(Rows in a dataset)
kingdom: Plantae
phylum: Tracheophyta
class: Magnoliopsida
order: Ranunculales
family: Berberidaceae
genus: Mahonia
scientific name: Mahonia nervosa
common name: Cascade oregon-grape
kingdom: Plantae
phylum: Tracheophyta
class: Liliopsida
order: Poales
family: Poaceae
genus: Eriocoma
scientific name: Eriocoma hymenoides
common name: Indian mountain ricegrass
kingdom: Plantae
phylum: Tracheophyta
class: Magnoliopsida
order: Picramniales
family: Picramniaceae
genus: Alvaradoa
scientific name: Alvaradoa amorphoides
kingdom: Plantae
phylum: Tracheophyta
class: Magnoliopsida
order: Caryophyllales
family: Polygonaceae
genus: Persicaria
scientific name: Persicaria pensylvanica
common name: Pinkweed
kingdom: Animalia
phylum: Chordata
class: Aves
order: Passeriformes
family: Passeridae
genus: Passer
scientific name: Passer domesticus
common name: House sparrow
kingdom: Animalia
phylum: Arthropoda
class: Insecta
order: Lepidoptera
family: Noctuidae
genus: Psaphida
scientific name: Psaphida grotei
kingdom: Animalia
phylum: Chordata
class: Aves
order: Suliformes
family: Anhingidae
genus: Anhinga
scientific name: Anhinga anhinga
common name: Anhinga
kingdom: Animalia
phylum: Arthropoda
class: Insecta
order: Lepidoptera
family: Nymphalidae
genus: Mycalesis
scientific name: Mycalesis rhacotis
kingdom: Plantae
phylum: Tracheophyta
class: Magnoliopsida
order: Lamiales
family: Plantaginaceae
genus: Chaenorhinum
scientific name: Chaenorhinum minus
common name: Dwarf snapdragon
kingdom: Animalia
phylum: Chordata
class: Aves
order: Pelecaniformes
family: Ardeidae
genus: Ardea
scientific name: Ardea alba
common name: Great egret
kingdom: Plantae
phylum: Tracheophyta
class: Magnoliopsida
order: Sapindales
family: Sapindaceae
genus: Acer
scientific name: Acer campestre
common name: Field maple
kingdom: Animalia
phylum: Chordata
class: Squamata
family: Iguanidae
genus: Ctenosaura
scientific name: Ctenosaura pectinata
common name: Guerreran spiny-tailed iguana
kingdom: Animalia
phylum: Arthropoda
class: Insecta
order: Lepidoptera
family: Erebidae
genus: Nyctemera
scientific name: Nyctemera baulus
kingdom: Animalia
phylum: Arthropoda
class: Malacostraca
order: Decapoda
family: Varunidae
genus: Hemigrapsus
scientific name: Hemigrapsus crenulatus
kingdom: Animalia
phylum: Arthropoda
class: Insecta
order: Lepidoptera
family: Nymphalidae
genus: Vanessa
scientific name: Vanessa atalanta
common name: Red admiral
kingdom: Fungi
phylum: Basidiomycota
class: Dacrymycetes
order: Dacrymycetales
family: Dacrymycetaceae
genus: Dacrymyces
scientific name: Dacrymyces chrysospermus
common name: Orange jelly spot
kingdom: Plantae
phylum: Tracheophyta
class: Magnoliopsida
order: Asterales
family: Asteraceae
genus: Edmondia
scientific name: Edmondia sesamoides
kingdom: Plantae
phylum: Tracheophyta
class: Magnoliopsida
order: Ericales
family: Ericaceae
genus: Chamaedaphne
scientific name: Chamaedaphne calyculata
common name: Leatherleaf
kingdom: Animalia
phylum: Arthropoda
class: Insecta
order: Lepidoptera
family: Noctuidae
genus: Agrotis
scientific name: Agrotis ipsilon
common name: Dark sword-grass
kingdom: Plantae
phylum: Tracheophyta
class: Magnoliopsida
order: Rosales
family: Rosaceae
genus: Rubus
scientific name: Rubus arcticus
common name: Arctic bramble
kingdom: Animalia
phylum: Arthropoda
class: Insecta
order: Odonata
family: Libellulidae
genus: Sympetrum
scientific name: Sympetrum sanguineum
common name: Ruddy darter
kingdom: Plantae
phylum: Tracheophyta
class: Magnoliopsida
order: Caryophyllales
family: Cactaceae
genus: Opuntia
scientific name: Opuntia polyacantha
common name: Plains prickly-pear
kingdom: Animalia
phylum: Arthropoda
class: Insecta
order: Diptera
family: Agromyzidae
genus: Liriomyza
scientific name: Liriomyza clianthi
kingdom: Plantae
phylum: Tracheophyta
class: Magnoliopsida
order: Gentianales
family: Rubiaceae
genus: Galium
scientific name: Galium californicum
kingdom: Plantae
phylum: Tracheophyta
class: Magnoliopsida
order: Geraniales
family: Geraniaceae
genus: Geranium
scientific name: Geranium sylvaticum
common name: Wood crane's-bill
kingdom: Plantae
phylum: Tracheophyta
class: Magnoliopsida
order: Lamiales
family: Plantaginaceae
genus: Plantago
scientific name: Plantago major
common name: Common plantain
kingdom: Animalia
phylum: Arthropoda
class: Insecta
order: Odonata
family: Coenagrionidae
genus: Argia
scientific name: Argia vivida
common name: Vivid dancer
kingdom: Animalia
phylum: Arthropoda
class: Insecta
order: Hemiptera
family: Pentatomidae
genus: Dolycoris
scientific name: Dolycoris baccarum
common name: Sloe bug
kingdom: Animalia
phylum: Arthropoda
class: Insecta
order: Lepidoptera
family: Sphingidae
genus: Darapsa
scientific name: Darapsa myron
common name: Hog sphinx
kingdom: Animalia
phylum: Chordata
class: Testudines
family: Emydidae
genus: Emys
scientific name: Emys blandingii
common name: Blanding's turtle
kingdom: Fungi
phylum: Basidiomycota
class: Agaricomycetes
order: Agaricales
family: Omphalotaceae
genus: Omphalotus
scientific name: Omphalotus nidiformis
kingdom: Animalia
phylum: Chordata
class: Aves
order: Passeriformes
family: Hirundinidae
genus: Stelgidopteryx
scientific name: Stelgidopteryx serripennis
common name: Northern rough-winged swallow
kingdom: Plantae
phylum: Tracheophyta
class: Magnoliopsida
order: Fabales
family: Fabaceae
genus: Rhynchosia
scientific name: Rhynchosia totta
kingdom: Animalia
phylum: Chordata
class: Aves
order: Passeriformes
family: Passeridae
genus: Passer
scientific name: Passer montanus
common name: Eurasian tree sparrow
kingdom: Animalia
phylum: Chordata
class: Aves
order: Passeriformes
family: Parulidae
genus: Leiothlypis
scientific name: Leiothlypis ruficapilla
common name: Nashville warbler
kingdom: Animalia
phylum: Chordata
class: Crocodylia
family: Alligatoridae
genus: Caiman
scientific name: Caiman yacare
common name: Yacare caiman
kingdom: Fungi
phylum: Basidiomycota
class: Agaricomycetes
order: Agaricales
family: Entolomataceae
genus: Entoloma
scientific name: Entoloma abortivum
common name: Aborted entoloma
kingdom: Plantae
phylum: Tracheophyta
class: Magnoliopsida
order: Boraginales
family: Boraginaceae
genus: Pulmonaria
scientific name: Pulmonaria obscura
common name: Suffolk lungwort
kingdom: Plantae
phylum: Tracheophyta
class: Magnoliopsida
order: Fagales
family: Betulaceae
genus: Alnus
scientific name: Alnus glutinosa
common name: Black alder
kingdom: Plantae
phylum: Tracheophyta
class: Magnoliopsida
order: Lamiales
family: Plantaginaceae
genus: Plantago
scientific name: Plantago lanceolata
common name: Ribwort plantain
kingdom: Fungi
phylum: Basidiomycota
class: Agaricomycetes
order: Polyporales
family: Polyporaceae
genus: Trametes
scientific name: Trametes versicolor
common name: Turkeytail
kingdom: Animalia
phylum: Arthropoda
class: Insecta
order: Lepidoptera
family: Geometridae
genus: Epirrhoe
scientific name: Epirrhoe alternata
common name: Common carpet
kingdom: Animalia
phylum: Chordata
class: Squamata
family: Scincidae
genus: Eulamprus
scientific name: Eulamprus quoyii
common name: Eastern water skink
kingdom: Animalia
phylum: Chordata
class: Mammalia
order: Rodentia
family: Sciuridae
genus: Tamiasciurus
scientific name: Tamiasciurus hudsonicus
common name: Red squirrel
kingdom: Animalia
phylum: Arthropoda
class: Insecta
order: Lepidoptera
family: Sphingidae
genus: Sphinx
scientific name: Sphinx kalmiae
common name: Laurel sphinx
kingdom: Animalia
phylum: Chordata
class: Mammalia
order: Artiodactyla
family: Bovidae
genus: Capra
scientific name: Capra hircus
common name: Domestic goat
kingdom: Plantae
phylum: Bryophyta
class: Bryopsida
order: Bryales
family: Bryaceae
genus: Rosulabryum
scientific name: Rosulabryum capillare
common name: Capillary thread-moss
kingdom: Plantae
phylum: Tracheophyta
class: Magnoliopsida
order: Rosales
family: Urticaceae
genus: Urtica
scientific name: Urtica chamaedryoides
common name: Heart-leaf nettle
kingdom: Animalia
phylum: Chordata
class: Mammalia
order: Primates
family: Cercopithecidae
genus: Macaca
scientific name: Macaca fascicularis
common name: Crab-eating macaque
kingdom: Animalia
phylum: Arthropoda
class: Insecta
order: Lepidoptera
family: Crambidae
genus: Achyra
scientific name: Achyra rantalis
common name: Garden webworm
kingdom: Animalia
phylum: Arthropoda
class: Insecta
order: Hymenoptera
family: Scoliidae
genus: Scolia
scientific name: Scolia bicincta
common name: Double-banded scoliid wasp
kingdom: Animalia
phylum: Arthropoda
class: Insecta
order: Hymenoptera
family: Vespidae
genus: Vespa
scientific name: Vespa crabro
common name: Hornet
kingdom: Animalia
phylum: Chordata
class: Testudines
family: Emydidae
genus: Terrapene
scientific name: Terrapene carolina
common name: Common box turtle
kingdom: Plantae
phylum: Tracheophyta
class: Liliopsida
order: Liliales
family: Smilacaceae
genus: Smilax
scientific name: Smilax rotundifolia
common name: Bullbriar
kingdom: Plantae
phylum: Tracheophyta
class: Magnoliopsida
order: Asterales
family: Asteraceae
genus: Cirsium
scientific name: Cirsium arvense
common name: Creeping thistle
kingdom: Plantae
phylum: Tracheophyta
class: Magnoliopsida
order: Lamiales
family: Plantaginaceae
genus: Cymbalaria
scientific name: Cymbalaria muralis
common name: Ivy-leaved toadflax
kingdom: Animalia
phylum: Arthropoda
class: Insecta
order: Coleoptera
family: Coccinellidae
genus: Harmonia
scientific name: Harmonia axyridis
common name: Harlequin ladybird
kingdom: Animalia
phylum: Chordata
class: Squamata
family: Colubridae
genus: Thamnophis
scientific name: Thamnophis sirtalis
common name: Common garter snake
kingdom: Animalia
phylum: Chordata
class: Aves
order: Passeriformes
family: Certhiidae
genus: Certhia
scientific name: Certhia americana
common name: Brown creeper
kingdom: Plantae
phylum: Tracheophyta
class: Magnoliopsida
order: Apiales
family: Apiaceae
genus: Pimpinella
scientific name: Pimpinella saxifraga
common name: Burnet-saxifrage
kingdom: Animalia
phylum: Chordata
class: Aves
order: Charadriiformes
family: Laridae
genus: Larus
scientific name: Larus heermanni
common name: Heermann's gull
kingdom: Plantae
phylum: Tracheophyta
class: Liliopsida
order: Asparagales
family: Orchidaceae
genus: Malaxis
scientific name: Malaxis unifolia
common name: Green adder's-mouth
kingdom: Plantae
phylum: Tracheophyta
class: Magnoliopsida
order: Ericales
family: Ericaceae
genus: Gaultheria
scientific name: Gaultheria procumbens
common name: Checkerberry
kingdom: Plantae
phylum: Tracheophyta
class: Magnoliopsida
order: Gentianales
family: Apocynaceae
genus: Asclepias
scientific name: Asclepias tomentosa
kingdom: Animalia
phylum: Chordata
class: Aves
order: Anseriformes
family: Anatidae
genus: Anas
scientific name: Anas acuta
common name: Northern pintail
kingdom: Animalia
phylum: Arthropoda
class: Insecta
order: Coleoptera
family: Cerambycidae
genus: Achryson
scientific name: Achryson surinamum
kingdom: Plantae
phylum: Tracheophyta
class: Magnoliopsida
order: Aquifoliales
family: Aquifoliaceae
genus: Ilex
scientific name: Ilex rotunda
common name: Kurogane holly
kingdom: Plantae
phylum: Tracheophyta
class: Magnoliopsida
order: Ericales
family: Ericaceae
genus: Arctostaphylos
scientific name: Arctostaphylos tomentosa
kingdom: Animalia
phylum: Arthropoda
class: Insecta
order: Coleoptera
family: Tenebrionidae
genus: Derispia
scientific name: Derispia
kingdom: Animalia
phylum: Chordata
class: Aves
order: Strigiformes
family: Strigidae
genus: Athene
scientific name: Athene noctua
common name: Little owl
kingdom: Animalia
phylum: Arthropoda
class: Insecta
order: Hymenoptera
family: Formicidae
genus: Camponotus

### Instructions to follow
Copy out, word for word, every line of the rows above from the beginning through the line containing "common name: Pinkweed", including that line.

### Problem solution
kingdom: Plantae
phylum: Tracheophyta
class: Magnoliopsida
order: Ranunculales
family: Berberidaceae
genus: Mahonia
scientific name: Mahonia nervosa
common name: Cascade oregon-grape
kingdom: Plantae
phylum: Tracheophyta
class: Liliopsida
order: Poales
family: Poaceae
genus: Eriocoma
scientific name: Eriocoma hymenoides
common name: Indian mountain ricegrass
kingdom: Plantae
phylum: Tracheophyta
class: Magnoliopsida
order: Picramniales
family: Picramniaceae
genus: Alvaradoa
scientific name: Alvaradoa amorphoides
kingdom: Plantae
phylum: Tracheophyta
class: Magnoliopsida
order: Caryophyllales
family: Polygonaceae
genus: Persicaria
scientific name: Persicaria pensylvanica
common name: Pinkweed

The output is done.